June 2 (Bloomberg) -- Germany’s Samwer brothers, who have made a fortune replicating successful U.S. e-commerce businesses abroad, are about to take another page out of the tech billionaire handbook: going public.
Rocket Internet GmbH, founded by Alexander, Marc and Oliver Samwer in 2007, is preparing an initial public offering this year in Frankfurt that may value the company at more than 3 billion euros ($4 billion), people familiar with the situation said on May 30.
Rocket has hired Berenberg, JPMorgan Chase & Co. and Morgan Stanley to manage the potential listing, the people said, asking not to be identified discussing a private matter. Berlin-based Rocket, which calls itself the world’s largest Internet incubator with more than 75 companies including online retailer Zalando SE, is the latest e-commerce business to test investor appetite.
Alibaba Group Holding Ltd., the Chinese online marketplace founded by former English teacher Jack Ma, filed last month for what could become the largest U.S. IPO ever. The listing in New York could raise as much as $20 billion, which may make Ma the third-wealthiest in China, with $12.5 billion, and one of the 100 richest worldwide in the Bloomberg Billionaires Index.
“We focus on what’s best for the company and that is concentrating on our operations, in order to build a business for the long-term,” Andreas Winiarski, a spokesman for Rocket said on May 30. He declined to comment on a possible IPO. Representatives at JPMorgan, Morgan Stanley and Berenberg declined to comment.
Technology Stocks Fall
Food-delivery startup Just Eat Plc and King Digital Entertainment Plc, the creator of Candy Crush games, are among companies that have gone public this year, even as investors are cautious about how new businesses will generate profits. The STOXX 600 Technology Index has fallen this year in an otherwise rising market.
Twitter Inc., the messaging website that listed in November, has fallen to about $32 a share after peaking at $74 amid a slowdown in membership growth. Still, co-founder Evan Williams became a billionaire on paper on the first day of trading after the shares rose 73 percent.
Rocket and its ventures have received more than 2 billion euros in external funding, according to Swedish holding company Investment AB Kinnevik.
The Samwer brothers have a model of finding a promising Internet business in the U.S. and cloning it internationally.
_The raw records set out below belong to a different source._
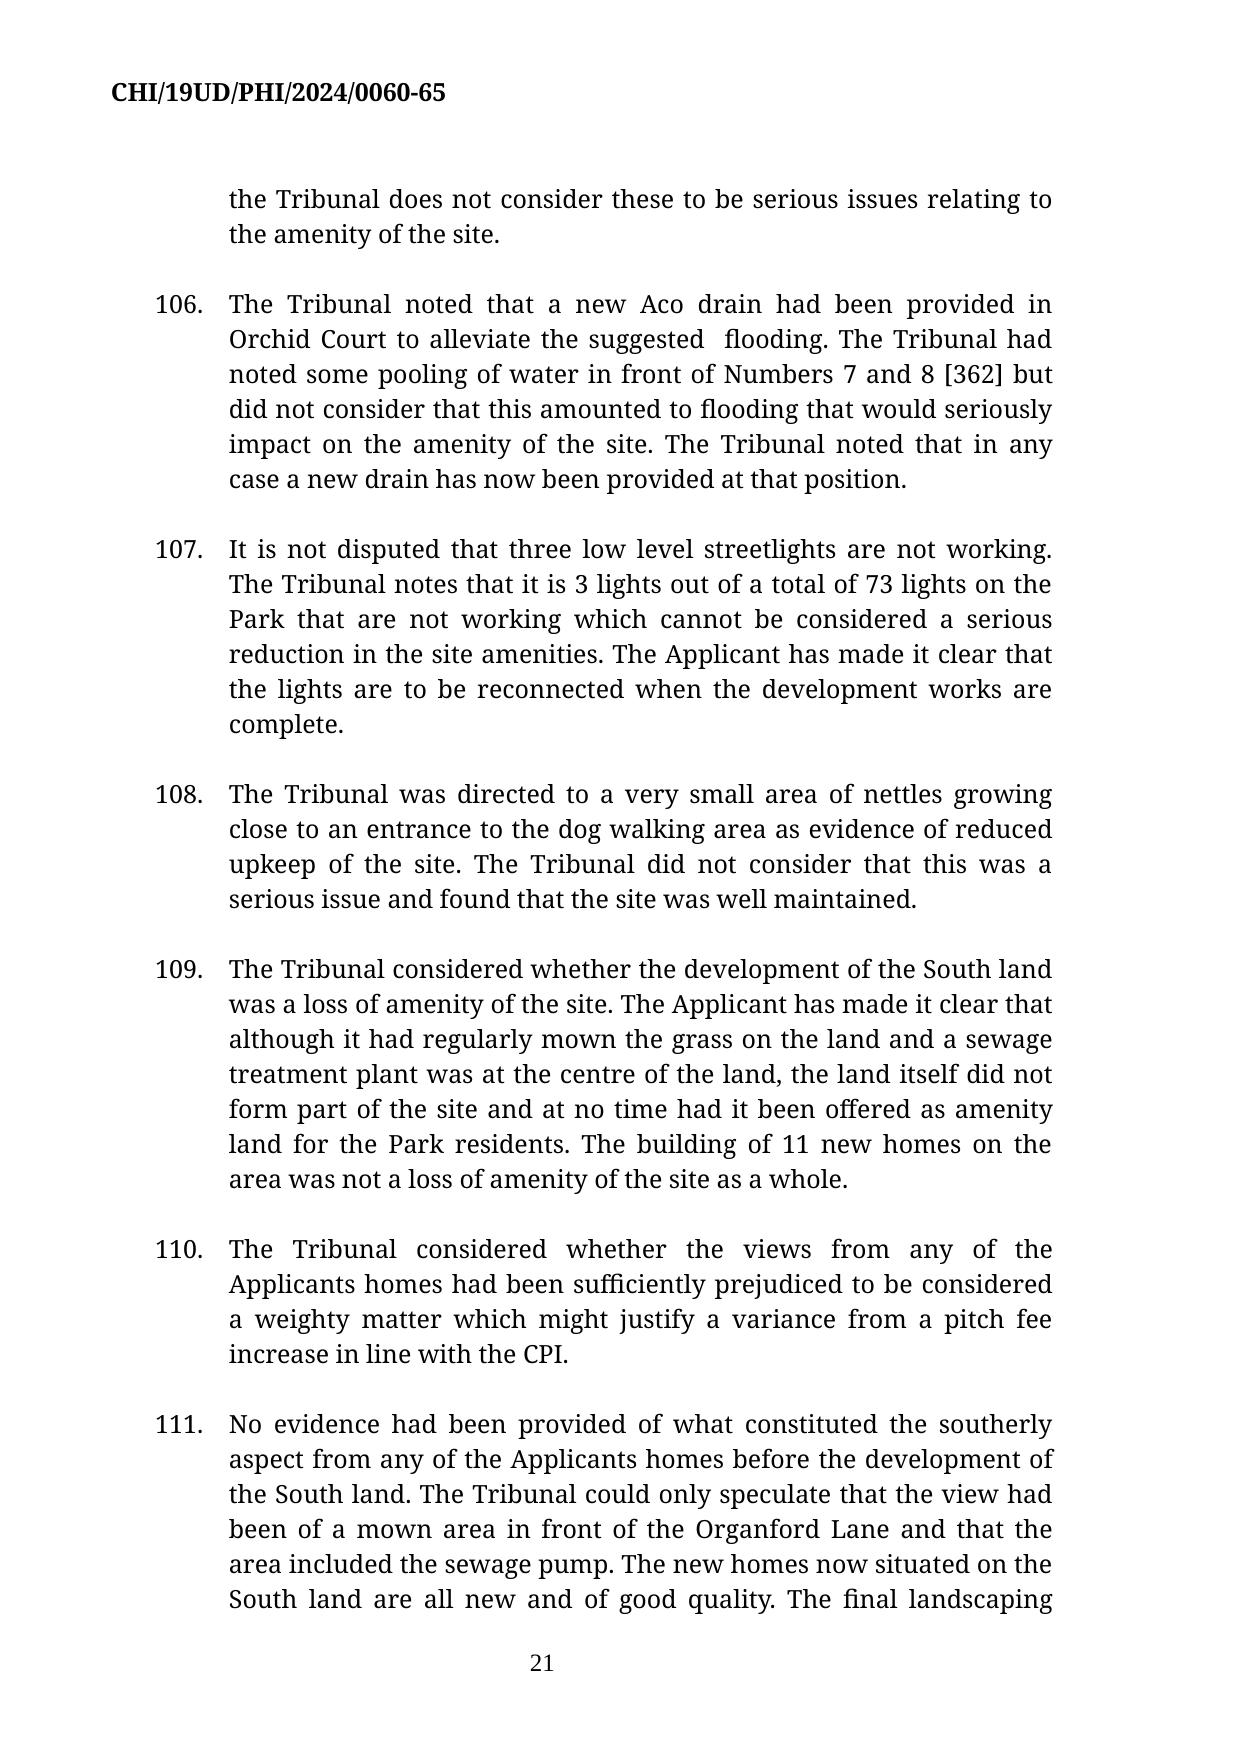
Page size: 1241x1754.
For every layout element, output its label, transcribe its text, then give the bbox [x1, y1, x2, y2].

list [155, 1406, 1053, 1615]
list The Tribunal considered whether the views from any of the Applicants homes had been sufficiently prejudiced to be considered a weighty matter which might justify a variance from a pitch fee increase in line with the CPI. [155, 1231, 1053, 1370]
list It is not disputed that three low level streetlights are not working. The Tribunal notes that it is 3 lights out of a total of 73 lights on the Park that are not working which cannot be considered a serious reduction in the site amenities. The Applicant has made it clear that the lights are to be reconnected when the development works are complete. [155, 531, 1053, 740]
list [155, 181, 1053, 250]
list The Tribunal was directed to a very small area of nettles growing close to an entrance to the dog walking area as evidence of reduced upkeep of the site. The Tribunal did not consider that this was a serious issue and found that the site was well maintained. [155, 776, 1053, 915]
list The Tribunal noted that a new Aco drain had been provided in Orchid Court to alleviate the suggested flooding. The Tribunal had noted some pooling of water in front of Numbers 7 and 8 [362] but did not consider that this amounted to flooding that would seriously impact on the amenity of the site. The Tribunal noted that in any case a new drain has now been provided at that position. [155, 286, 1053, 495]
list The Tribunal considered whether the development of the South land was a loss of amenity of the site. The Applicant has made it clear that although it had regularly mown the grass on the land and a sewage treatment plant was at the centre of the land, the land itself did not form part of the site and at no time had it been offered as amenity land for the Park residents. The building of 11 new homes on the area was not a loss of amenity of the site as a whole. [155, 951, 1053, 1195]
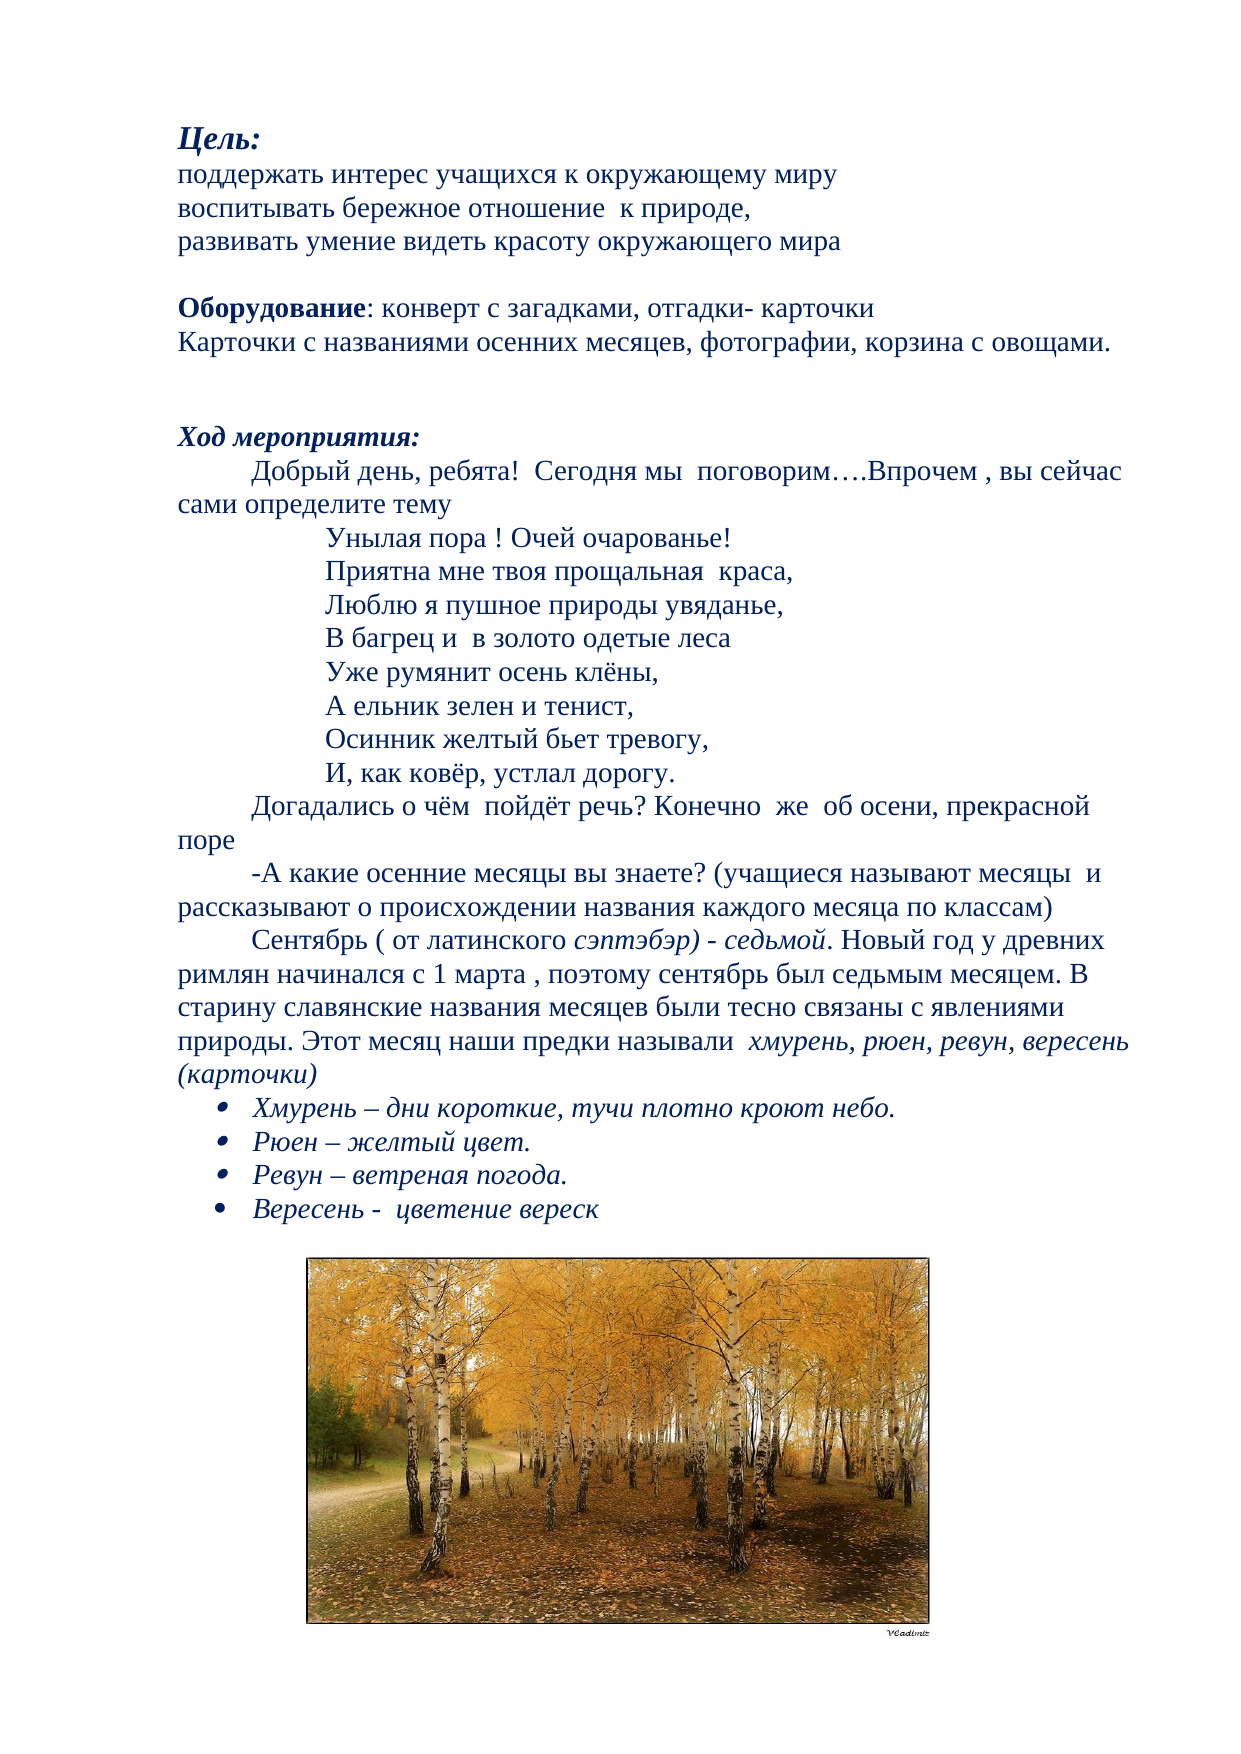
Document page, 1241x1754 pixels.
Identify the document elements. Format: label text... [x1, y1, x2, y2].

text поддержать интерес учащихся к окружающему миру [177, 156, 1152, 190]
text Сентябрь ( от латинского сэптэбэр) - седьмой. Новый год у древних римлян начинался с 1 марта , поэтому сентябрь был седьмым месяцем. В старину славянские названия месяцев были тесно связаны с явлениями природы. Этот месяц наши предки называли хмурень, рюен, ревун, вересень (карточки) [177, 922, 1152, 1090]
list Ревун – ветреная погода. [215, 1157, 1152, 1191]
text Добрый день, ребята! Сегодня мы поговорим….Впрочем , вы сейчас сами определите тему [177, 453, 1152, 520]
text И, как ковёр, устлал дорогу. [251, 755, 1152, 788]
list Вересень - цветение вереск [215, 1191, 1152, 1225]
text воспитывать бережное отношение к природе, [177, 190, 1152, 223]
text развивать умение видеть красоту окружающего мира [177, 223, 1152, 257]
text Цель: [177, 118, 1152, 156]
text Приятна мне твоя прощальная краса, [251, 553, 1152, 587]
text Осинник желтый бьет тревогу, [251, 721, 1152, 755]
text Карточки с названиями осенних месяцев, фотографии, корзина с овощами. [177, 324, 1152, 358]
text А ельник зелен и тенист, [251, 688, 1152, 721]
list Рюен – желтый цвет. [215, 1124, 1152, 1157]
text -А какие осенние месяцы вы знаете? (учащиеся называют месяцы и рассказывают о происхождении названия каждого месяца по классам) [177, 855, 1152, 922]
list Хмурень – дни короткие, тучи плотно кроют небо. [215, 1090, 1152, 1124]
text Унылая пора ! Очей очарованье! [251, 520, 1152, 553]
text Люблю я пушное природы увяданье, [177, 587, 1152, 621]
text Догадались о чём пойдёт речь? Конечно же об осени, прекрасной поре [177, 788, 1152, 855]
text В багрец и в золото одетые леса [251, 621, 1152, 654]
text Уже румянит осень клёны, [251, 654, 1152, 688]
picture [275, 1230, 960, 1650]
text Оборудование: конверт с загадками, отгадки- карточки [177, 291, 1152, 324]
text Ход мероприятия: [177, 419, 1152, 453]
Since starting their first so-called dot-clone in 1999, a German version of EBay Inc., they’ve duplicated sites such as those of Airbnb Inc., EHarmony Inc. and Pinterest Inc. Zalando, a Zappos.com Inc. clone, is also planning an IPO this year, people familiar with the matter say.
Rocket starts companies, hires staff and provides marketing, design and management know-how until the fledgling company can fend for itself.
Known for putting Berlin’s startup scene on the map, the Samwers are also credited for sticking Germany with a reputation as the copycat capital of Europe. If both Zalando and Rocket go public this year, they will also revive IPO activity from Berlin, which hasn’t seen a sizable technology sale since Hypoport AG in 2007, data compiled by Bloomberg show.